By Pamela Lewis Dolan — Posted May 31, 2010
More than 50% of parents say they would like access to e-mail or Internet communication with their children's physician. But fewer than one in six report that they have it.
The C.S. Mott Children's Hospital National Poll on Children's Health, funded by the University of Michigan Dept. of Pediatrics and Communicable Disease, and Child Health Evaluation and Research Unit, asked 1,612 parents about electronic communication with their children's doctors.
Fewer than 15% said they use e-mail or the Internet for clinical actions with the physicians, such as prescription refills, lab results, or advice on minor illnesses or injury. And fewer than 10% of parents reported using e-mail or the Internet for handling administrative tasks, such as scheduling an appointment or obtaining an immunization record.

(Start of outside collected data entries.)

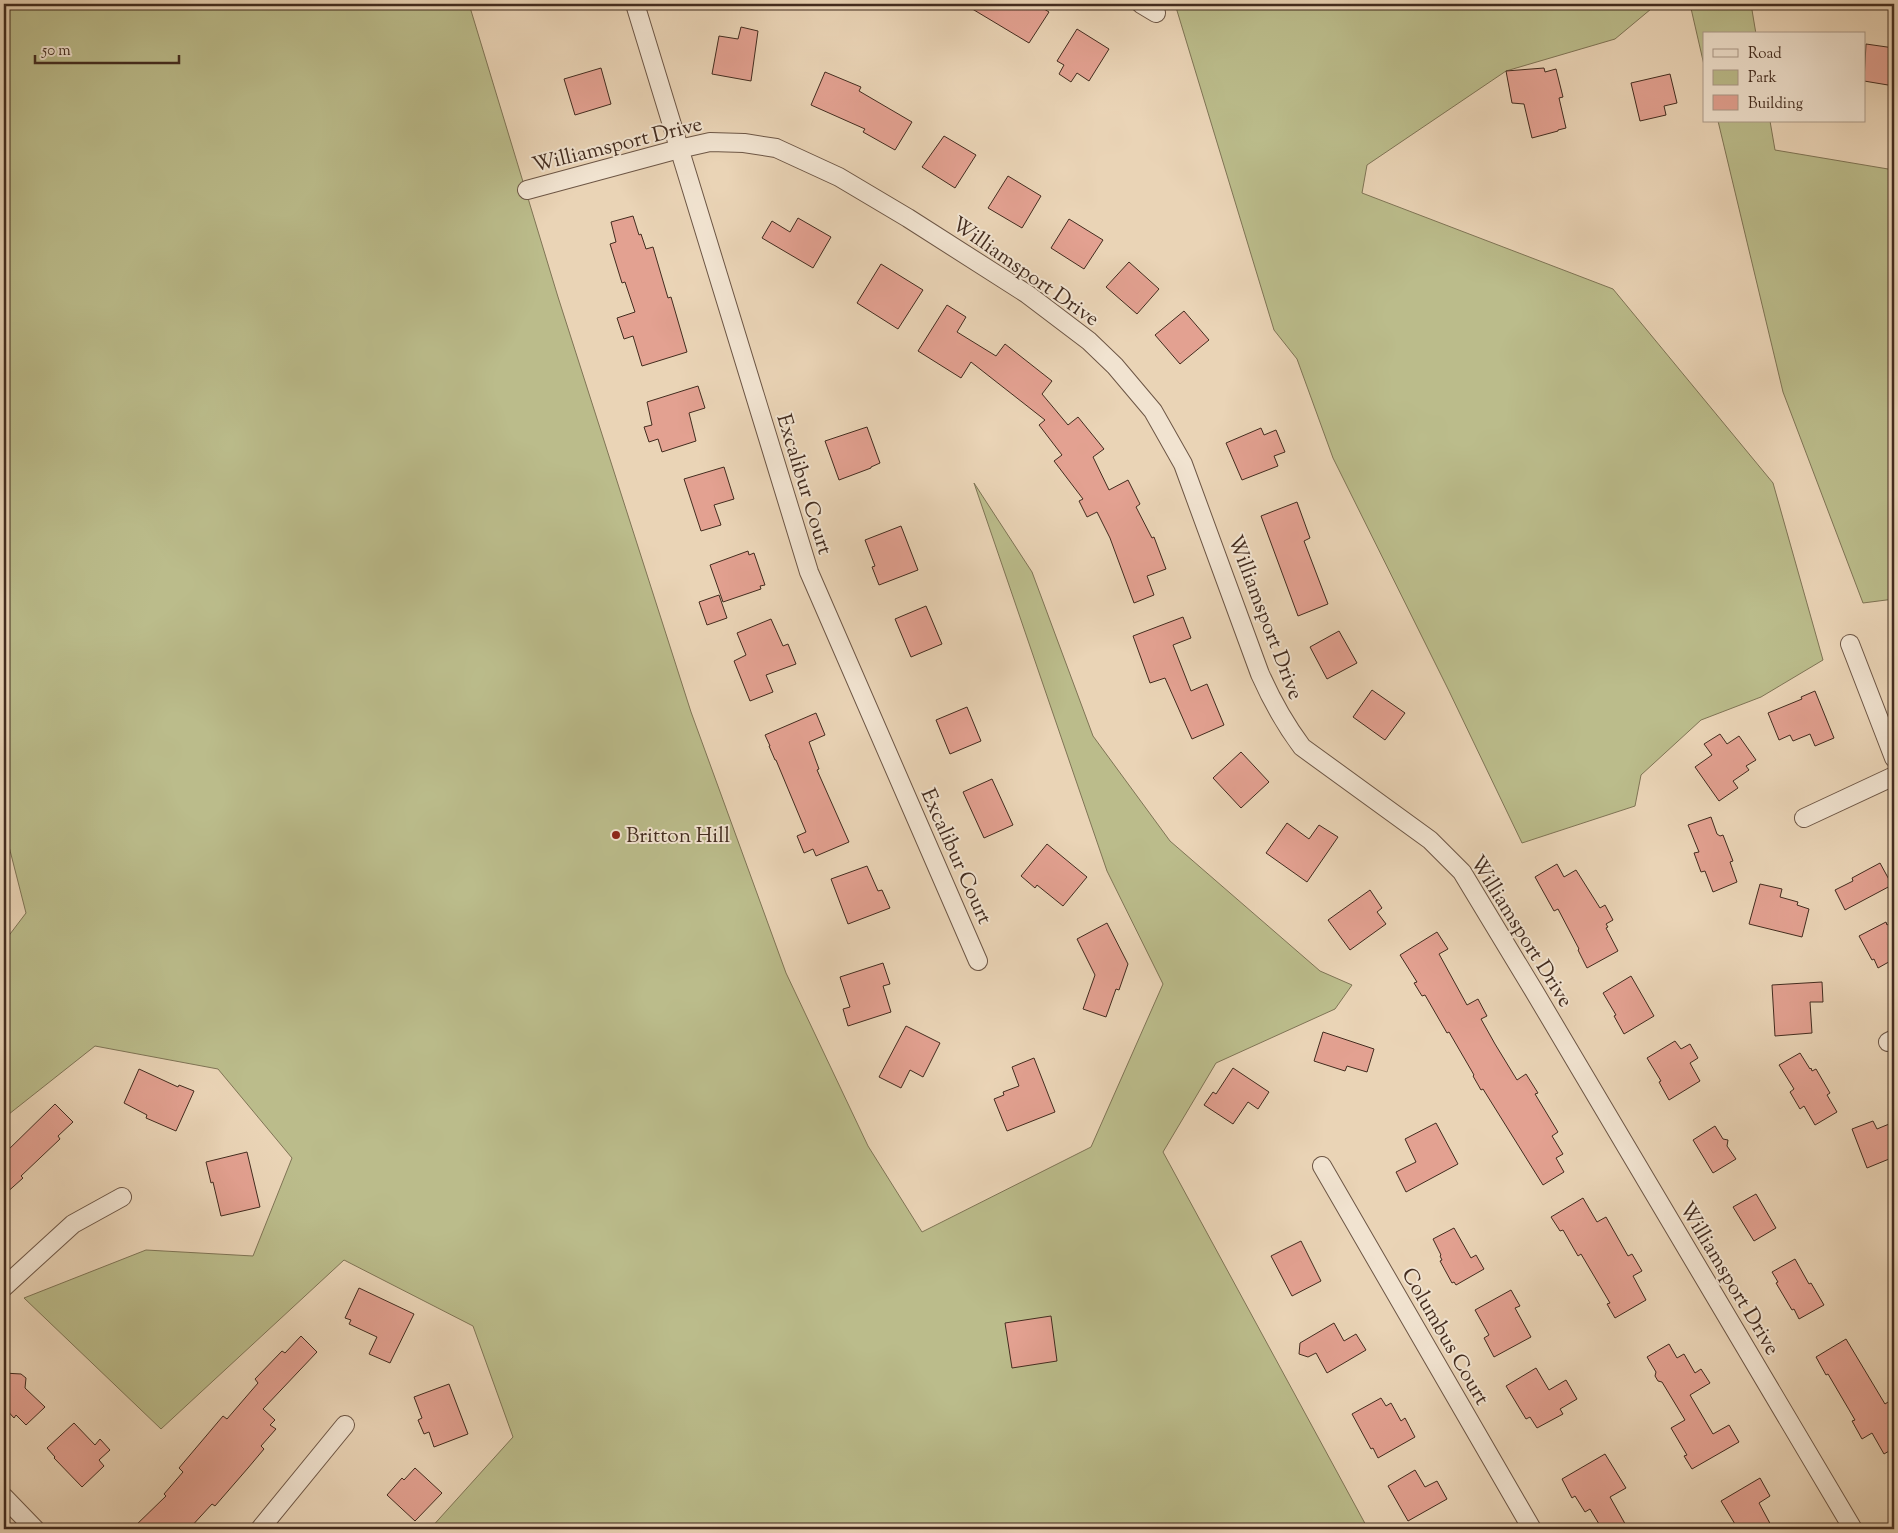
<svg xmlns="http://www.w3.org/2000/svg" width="1898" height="1533" viewBox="0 0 1898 1533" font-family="'Sorts Mill Goudy',serif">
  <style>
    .green { fill: #bbbc8b; stroke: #7f7455 }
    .building { fill: #e3a191; stroke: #432c1f }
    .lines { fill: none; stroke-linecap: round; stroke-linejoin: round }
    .minor-casing { stroke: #6d5645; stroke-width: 20 }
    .minor { stroke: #f1e3d0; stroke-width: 18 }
    .poi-dot { fill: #8f2418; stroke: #f1e3d0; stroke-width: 2 }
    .labels { text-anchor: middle; stroke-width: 4; stroke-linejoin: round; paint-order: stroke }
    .street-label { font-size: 21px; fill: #432c1f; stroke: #f1e3d0 }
    .poi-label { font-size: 21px; fill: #432c1f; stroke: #f1e3d0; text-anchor: start }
  </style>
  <rect width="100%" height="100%" fill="#ead4b6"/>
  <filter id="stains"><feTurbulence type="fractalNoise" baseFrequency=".004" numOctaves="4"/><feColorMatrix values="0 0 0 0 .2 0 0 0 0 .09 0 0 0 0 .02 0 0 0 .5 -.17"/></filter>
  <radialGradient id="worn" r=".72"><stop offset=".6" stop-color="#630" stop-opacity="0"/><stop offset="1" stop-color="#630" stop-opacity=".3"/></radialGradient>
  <g class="green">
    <path d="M4,4H469L558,297L691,712L786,973L868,1146L922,1232L1091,1147L1163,984L1107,871L974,483L1032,572L1093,736L1170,841L1320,971L1352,985L1335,1009L1216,1063L1163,1152L1368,1529H430L513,1437L473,1326L344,1260L161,1429L24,1298L146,1250L253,1256L292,1158L218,1069L95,1046L4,1118V942L26,913L4,827Z"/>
    <path d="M1175,4H1657L1615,39L1506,71L1367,165L1362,193L1613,289L1773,483L1823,660L1761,697L1701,720L1641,775L1635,806L1522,843L1449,691L1333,458L1297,359L1274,330Z"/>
    <path d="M1690,4H1751L1756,34H1704V65Z"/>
    <path d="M1718,121H1770L1775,150L1894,170V599L1863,603L1783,392Z"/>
  </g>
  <g class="building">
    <path d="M964,4H1036L1049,12L1029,43Z"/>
    <path d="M741,27L758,31L751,81L712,74L719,36L738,39Z"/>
    <path d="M1077,29L1109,49L1089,81L1077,73L1071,82L1059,74L1064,65L1057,61Z"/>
    <path d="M1866,44L1894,48V86L1864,81Z"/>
    <path d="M601,68L611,104L575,115L564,79Z"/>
    <path d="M1544,68L1545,72L1556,69L1563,97L1559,98L1566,128L1558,130V131L1532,138L1524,104L1512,103L1506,71Z"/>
    <path d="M825,72L861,87L859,91L912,122L895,150L863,132L865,129L811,105Z"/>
    <path d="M1670,74L1677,103L1664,106L1666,115L1640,121L1631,83Z"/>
    <path d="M944,136L976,155L955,188L922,167Z"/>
    <path d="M1008,176L1041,196L1022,228L988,208Z"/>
    <path d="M633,216L639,235L641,234L646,249L653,247L668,298L671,297L687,352L642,366L633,336L624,339L617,318L635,312L625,282L622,283L610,244L616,242L611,222Z"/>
    <path d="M798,218L831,237L813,268L762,238L772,221L790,232Z"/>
    <path d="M1069,219L1103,240L1084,269L1051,248Z"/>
    <path d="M1129,262L1159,289L1137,314L1106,287Z"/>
    <path d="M881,264L923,290L898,329L857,303Z"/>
    <path d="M947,305L966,317L957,332L996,356L1005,344L1052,381L1042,394L1068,425L1078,417L1104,449L1093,457L1109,490L1128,480L1140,504L1136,507L1152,538L1154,537L1166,569L1147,576L1154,595L1134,603L1110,538L1097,512L1087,517L1079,501L1083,499L1054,461L1062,455L1039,425L1045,420L971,362L961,378L918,351Z"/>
    <path d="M1184,311L1209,340L1180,364L1155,335Z"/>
    <path d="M698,386L705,408L689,413L696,441L662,452L658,439L649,442L644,427L652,425L647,402Z"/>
    <path d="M867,427L880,463L871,467V468L839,480L825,441Z"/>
    <path d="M1261,428L1264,435L1276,430L1285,452L1274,456L1278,466L1242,480L1226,443Z"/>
    <path d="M724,467L734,499L714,505L721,525L701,531L684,479Z"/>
    <path d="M1297,502L1310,538L1304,541L1328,604L1298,616L1261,516Z"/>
    <path d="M901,526L918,570L879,585L872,567L875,566L865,540Z"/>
    <path d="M748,551L749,555L754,553L765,585L760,586L761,589L723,602L710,565Z"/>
    <path d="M719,595L727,618L707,625L699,602Z"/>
    <path d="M926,606L942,644L911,657L895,619Z"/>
    <path d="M1183,617L1191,638L1173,645L1191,691L1207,684L1224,725L1192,739L1165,678L1150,683L1133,636Z"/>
    <path d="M771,619L783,646L788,644L796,664L766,675L773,692L750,701L734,661L746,655L737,633Z"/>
    <path d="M1339,631L1357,663L1327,679L1310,647Z"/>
    <path d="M1372,690L1405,713L1385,740L1353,717Z"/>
    <path d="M1815,691L1834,738L1815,746L1810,734L1793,741L1790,735L1779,740L1768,713L1802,699L1801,697Z"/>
    <path d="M967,707L981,741L950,754L936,720Z"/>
    <path d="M816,713L825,735L809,742L819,769L817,770L849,842L816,856L813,849L804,853L797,836L806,832L776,760H775L769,746H770L765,735Z"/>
    <path d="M1720,734L1727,744L1739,736L1756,760L1746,766L1749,770L1733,781L1738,788L1719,801L1695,767L1712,755L1704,744Z"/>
    <path d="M1241,752L1269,782L1241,808L1213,778Z"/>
    <path d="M992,779L1013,825L984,838L963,792Z"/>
    <path d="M1711,817L1717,834L1720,836L1723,835L1733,861L1730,862L1737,882L1713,892L1705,871L1701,872L1694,853L1699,852L1688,825Z"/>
    <path d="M1287,823L1309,839L1319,825L1338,837L1307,882L1266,853Z"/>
    <path d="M1047,844L1087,877L1063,906L1037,885L1035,888L1021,876Z"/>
    <path d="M1880,863L1892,885L1845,910L1835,890L1853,881L1852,878Z"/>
    <path d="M1557,864L1564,877L1576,870L1600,908L1605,905L1613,920L1606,924L1608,927L1606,928L1618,951L1587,968L1578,950L1579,949L1558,909L1554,911L1535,877Z"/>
    <path d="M867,866L878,891L882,890L890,908L848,924L831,879Z"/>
    <path d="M1760,884L1782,889L1780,897L1798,902L1797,905L1809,909L1802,937L1749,924Z"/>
    <path d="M1370,890L1382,908L1377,912L1386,924L1350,950L1328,920Z"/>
    <path d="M1894,921V959L1878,968L1874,959L1872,960L1859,936L1886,922L1887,925Z"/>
    <path d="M1107,923L1128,964L1119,990L1116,989L1106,1017L1083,1009L1095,975L1077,939Z"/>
    <path d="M1437,932L1448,949L1439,954L1467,1005L1478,999L1487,1016L1481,1019L1495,1044L1517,1080L1526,1074L1538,1093L1535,1094L1558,1132L1552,1136L1563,1154L1556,1158L1564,1172L1543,1185L1483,1089L1481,1090L1473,1076L1474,1075L1449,1032L1447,1033L1425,995L1422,996L1414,983L1417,982L1400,955Z"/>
    <path d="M883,963L890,984L883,986L891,1012L848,1026L843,1009L850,1007L840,977Z"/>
    <path d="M1631,976L1654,1016L1624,1034L1614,1016L1616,1015L1603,993Z"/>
    <path d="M1822,982L1823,1002H1810L1812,1033L1775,1036L1772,985Z"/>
    <path d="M906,1026L940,1043L923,1077L910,1070L901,1088L879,1077Z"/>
    <path d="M1323,1032L1374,1049L1367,1072L1347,1066L1345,1071L1314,1061Z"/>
    <path d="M1675,1041L1681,1049L1690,1044L1698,1058L1690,1063L1700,1081L1669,1100L1659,1082L1661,1081L1647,1058Z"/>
    <path d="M1800,1053L1810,1069L1811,1068L1812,1071L1816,1069L1830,1093L1827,1095L1837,1112L1815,1125L1804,1106L1800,1109L1790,1092L1794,1089L1779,1065Z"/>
    <path d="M1034,1058L1055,1112L1007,1131L994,1099L1004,1095L1003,1092L1019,1086L1012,1067Z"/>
    <path d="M1233,1068L1269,1092L1258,1109L1248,1102L1233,1124L1204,1105L1213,1092L1216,1094Z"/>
    <path d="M139,1069L178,1087L179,1085L194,1091L176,1131L146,1118L147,1115L124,1103Z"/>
    <path d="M55,1104L73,1122L58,1136L60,1139L21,1176L23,1178L4,1195V1154Z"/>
    <path d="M1873,1121L1877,1129L1894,1122V1157L1867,1168L1852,1129Z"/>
    <path d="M1436,1123L1458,1164L1406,1192L1396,1172L1416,1162L1405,1139Z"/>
    <path d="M1715,1126L1723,1139L1728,1140L1727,1146L1736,1159L1713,1173L1693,1140Z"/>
    <path d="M247,1152L260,1207L221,1216L213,1182L211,1183L206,1162Z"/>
    <path d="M1756,1194L1776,1228L1754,1241L1733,1207Z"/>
    <path d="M1583,1198L1597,1222L1606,1217L1628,1256L1632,1254L1642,1271L1633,1276L1646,1300L1615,1318L1607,1304L1610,1303L1581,1254L1578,1256L1563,1230L1560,1231L1551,1217Z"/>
    <path d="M1454,1228L1471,1258L1476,1255L1484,1269L1456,1285L1454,1282L1452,1283L1440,1261L1442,1260L1440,1256L1441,1255L1433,1239Z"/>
    <path d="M1301,1241L1321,1281L1292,1296L1271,1256Z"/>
    <path d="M1795,1259L1809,1284L1811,1283L1824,1305L1799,1319L1794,1309L1792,1310L1776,1283L1778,1282L1772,1272Z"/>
    <path d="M359,1288L414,1314L390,1363L369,1354L377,1337L349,1324L351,1320L345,1318Z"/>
    <path d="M1511,1290L1520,1306L1515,1308L1531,1337L1494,1357L1484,1338L1489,1335L1475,1310Z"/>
    <path d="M1051,1316L1057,1361L1012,1368L1005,1323Z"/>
    <path d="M1334,1323L1344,1341L1356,1334L1366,1350L1327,1373L1316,1353L1308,1357L1299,1354L1300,1343Z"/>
    <path d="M301,1336L317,1352L263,1409L275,1420L270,1425L276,1429L261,1446L264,1449L248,1468L215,1506L212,1504L189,1529H132L166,1496L164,1494L183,1472L179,1468L223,1416L227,1419L258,1383L255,1379L282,1351L285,1353Z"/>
    <path d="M1846,1339L1885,1404L1894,1398V1448L1884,1454L1872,1433L1862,1439L1852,1421L1855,1420L1828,1374L1826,1375L1816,1357Z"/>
    <path d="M1669,1344L1677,1358L1684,1354L1695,1373L1701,1369L1710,1383L1690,1395L1713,1434L1729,1425L1739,1442L1692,1469L1684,1456L1687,1455L1671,1428L1685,1420L1662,1382L1658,1381L1655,1376L1656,1372L1647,1357Z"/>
    <path d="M1536,1368L1549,1390L1566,1380L1577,1399L1560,1409L1563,1414L1537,1428L1530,1417L1526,1419L1506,1386Z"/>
    <path d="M4,1373L21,1374L26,1378L25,1388L45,1407L26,1425L16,1415L14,1418L4,1407Z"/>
    <path d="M449,1384L468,1434L434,1447L429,1432L424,1434L418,1420L422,1418L414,1397Z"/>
    <path d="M1381,1398L1386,1406L1391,1403L1401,1421L1405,1418L1415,1437L1378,1458L1373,1448L1371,1449L1352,1414Z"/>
    <path d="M74,1423L95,1445L100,1439L110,1450L99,1460L104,1466L82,1487L54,1458L55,1457L47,1448Z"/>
    <path d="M1605,1454L1626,1488L1610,1497L1628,1529H1602L1590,1509L1585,1512L1575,1496L1572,1498L1562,1479Z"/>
    <path d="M415,1468L442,1493L415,1521L387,1495L402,1478L404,1480Z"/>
    <path d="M1415,1470L1425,1487L1437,1481L1447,1499L1408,1521L1388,1486Z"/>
    <path d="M1760,1478L1770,1496L1759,1503L1773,1529H1738L1721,1501Z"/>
  </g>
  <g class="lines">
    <g class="minor-casing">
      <g id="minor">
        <path d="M635,4L809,572L978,961"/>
        <path d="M1141,4L1156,13"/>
        <path d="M527,190L679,149L710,142L744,143L776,148L839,177L908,218L1027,294L1089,341L1115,366L1153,411L1183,464L1260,674C1272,701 1284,723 1302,747L1430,840L1462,872L1534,991L1853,1529"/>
        <path d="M1850,644L1894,758"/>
        <path d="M1804,818L1894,776"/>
        <path d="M1888,1042L1894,1039"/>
        <path d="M1322,1166L1532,1529"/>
        <path d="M4,1287L73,1224L122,1197"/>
        <path d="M4,1497L35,1529"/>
        <path d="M260,1529L345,1425"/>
      </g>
    </g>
    <use href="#minor" class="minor"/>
  </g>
  <circle class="poi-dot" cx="616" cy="835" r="5"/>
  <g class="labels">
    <g class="street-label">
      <text transform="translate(617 144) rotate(-14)" y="7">Williamsport Drive</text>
      <text transform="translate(1026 271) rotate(35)" y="7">Williamsport Drive</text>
      <text transform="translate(805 484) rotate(73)" y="7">Excalibur Court</text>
      <text transform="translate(1266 617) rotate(69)" y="7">Williamsport Drive</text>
      <text transform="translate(957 856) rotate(66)" y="7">Excalibur Court</text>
      <text transform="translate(1522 931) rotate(58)" y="7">Williamsport Drive</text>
      <text transform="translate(1730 1278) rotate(59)" y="7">Williamsport Drive</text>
      <text transform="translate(1446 1336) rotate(60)" y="7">Columbus Court</text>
    </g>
    <g class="poi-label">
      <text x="626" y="842">Britton Hill</text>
    </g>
  </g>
  <rect width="1898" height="1533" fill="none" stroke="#ead4b6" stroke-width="20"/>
  <rect x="5" y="5" width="1888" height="1523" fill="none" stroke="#432c1f" stroke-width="2.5"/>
  <rect x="10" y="10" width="1878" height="1513" fill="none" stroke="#432c1f"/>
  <rect x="1703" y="32" width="162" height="90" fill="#f1e3d0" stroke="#ab9a89"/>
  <rect x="1713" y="49" width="25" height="8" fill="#f1e3d0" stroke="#ab9a89"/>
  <text x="1748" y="58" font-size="15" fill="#432c1f">Road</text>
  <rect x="1713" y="70" width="25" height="15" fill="#bbbc8b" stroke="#ab9a89"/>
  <text x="1748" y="82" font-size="15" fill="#432c1f">Park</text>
  <rect x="1713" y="95" width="25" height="15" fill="#e3a191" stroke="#ab9a89"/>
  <text x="1748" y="108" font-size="15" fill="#432c1f">Building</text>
  <path d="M35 55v8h144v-8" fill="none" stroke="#432c1f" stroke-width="2.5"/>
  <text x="42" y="55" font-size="15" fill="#432c1f" stroke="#f1e3d0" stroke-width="4" paint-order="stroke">50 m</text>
  <rect width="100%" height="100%" filter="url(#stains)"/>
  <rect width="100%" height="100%" fill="url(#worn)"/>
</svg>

The report's authors say that although health reform has promoted use of electronic medical records, little attention has been paid to understanding if patients and parents have an interest in, or access to, electronic methods for interacting with doctors.
"Electronic communication between parents and their children's health care providers offers a lot of potential benefits," said Matthew Davis, MD, director of the poll. Dr. Davis is associate professor of pediatrics and communicable diseases in the CHEAR Unit of the University of Michigan Medical School.
"For administrative tasks that almost all parents need to complete, electronic communication can reduce wasted time and minimize frustration for both parents and office staff. For clinical services, parents often have questions about whether minor injuries or illnesses require an office visit; electronic communication provides a way to obtain advice without waiting on hold for long periods of time," Dr. Davis said in a statement.
Authors of the report noted that there were challenges for physicians to adopt these technologies.
They wrote that doctors had medical liability concerns about offering medical advice without an exam. Additional concerns related to not getting paid for online activities.